Following protests in Baltimore—some of which have turned violent—the city’s major league baseball team is making some fairly unprecedented decisions.
First, tonight’s home game—a relatively trivial, early-season matchup against the Chicago White Sox—was postponed until 2:05pm local time tomorrow (April 29). The unprecedented part: the game will be closed to the public.
And the Orioles’ next series, a three-game homestand against the Rays, will be moved to Tampa, Florida, where the Rays play, but the Orioles will technically remain the home team. That’s not much of a home field advantage.
Ostensibly this is all being done in the name of fan safety.

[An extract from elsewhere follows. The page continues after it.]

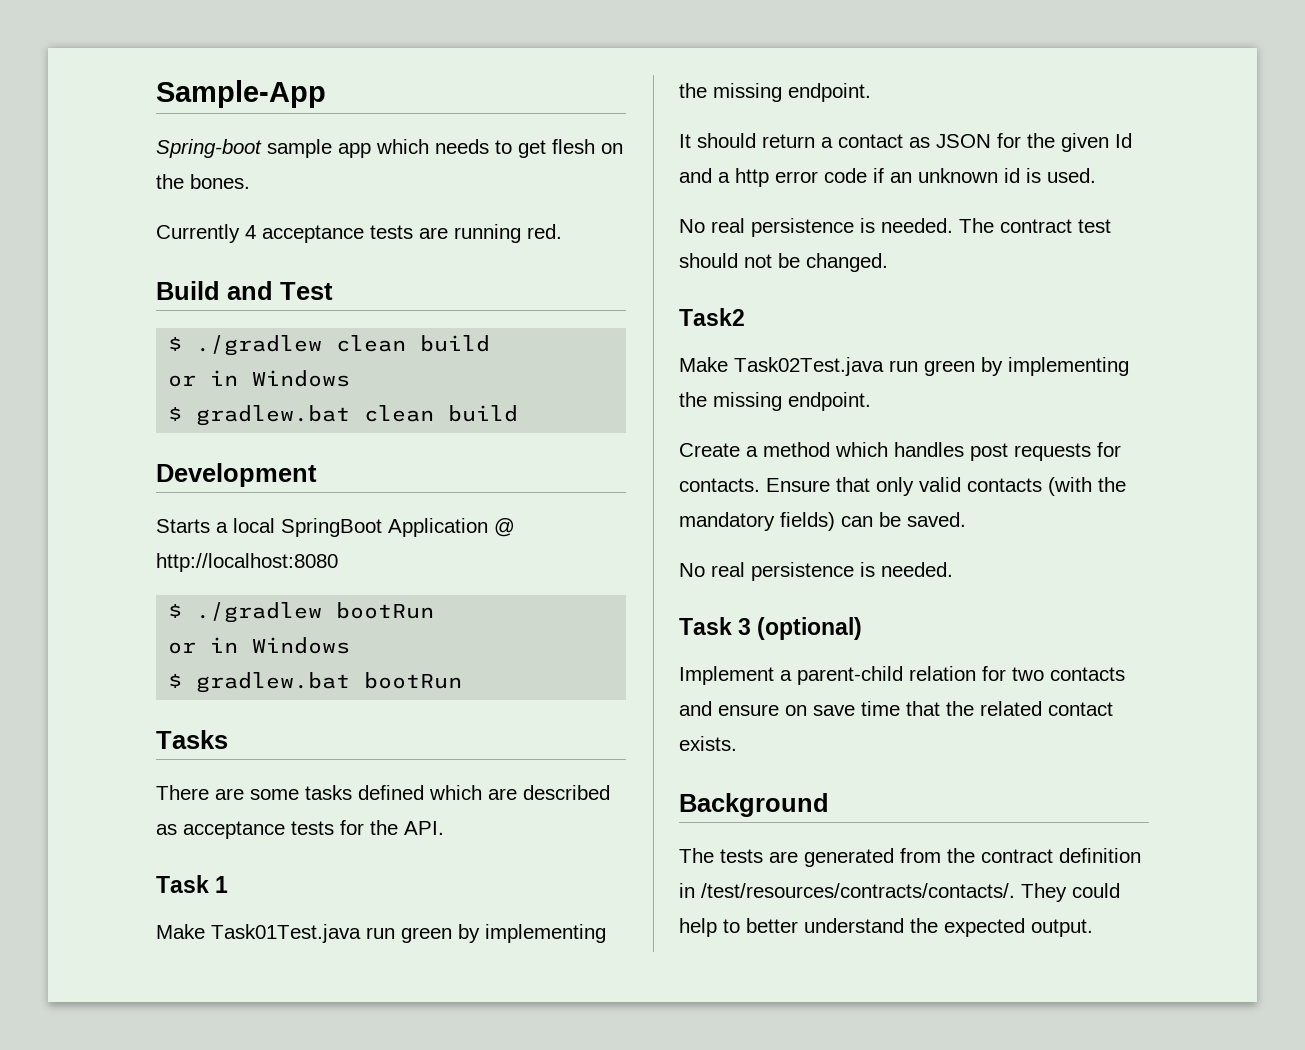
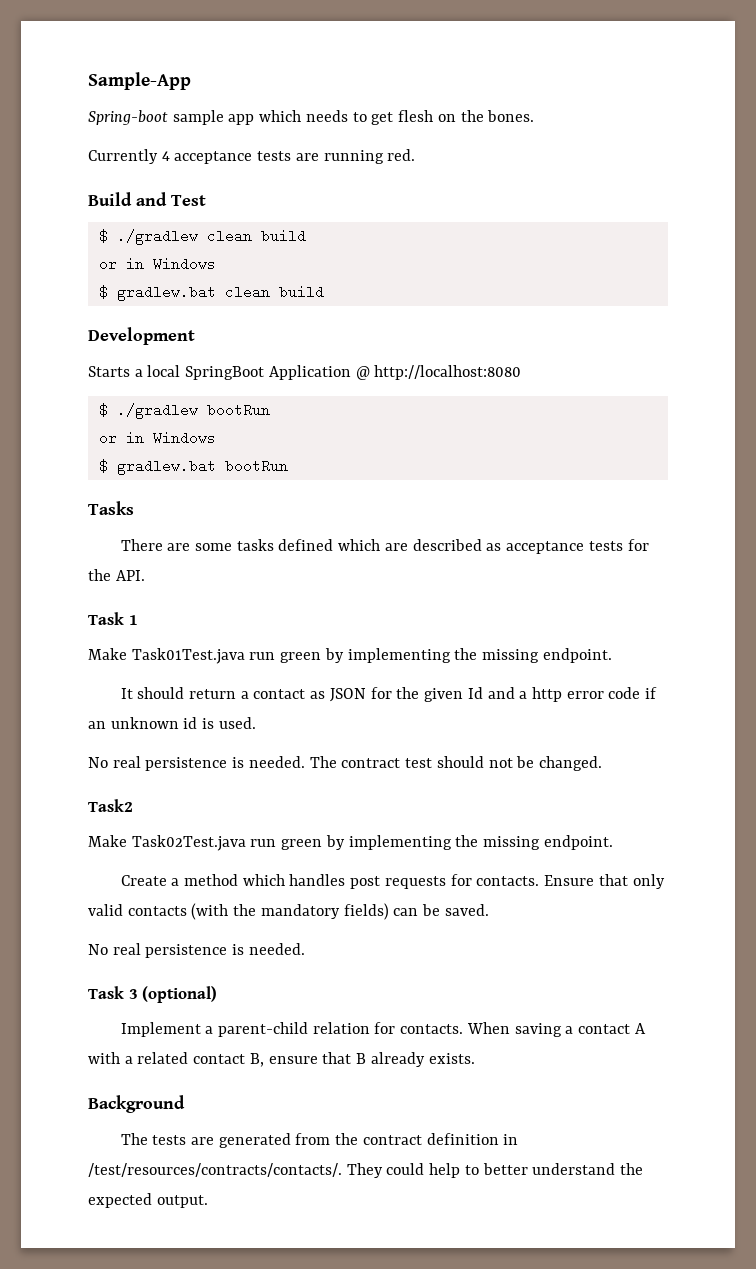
[1012,667,1125,681] [679,701,1113,716] two contacts and ensure on save time that the related contact -> [400,1022,646,1037] [88,1052,425,1067] contacts. When saving a contact A with a related contact B, ensure that B already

Last week, thousands of Baltimoreans began peacefully protesting the death of Freddie Gray, who was killed while in police custody on April 19. But a segment of the protests turned into riots, as police officers were attacked and buildings were burned. The violence eventually made its way to Camden Yards in downtown Baltimore, where the Orioles play:
This has apparently caused the Orioles and MLB to decide that the next game be played in front of an empty stadium. It’s happened a few times at other professional sporting events, for a variety of reasons—mostly in soccer—but it’s quite an unusual for a major American sporting event to bar fans from entry, and Quartz has found no other instance of it happening in Major League Baseball.
Yesterday, Orioles chief operating officer John Angelos penned a thoughtful defense of the protests, instead calling attention to the systemic problems that caused them. But social underpinnings notwithstanding, the Orioles have deemed it unsafe for fans to attend a game at Camden Yards. The White Sox matchup will be televised. It’ll make for a weird image on your TV set, though.
After tomorrow’s unusual home game and the series against the Rays in Tampa, the Orioles are scheduled to play in Baltimore next on May 11.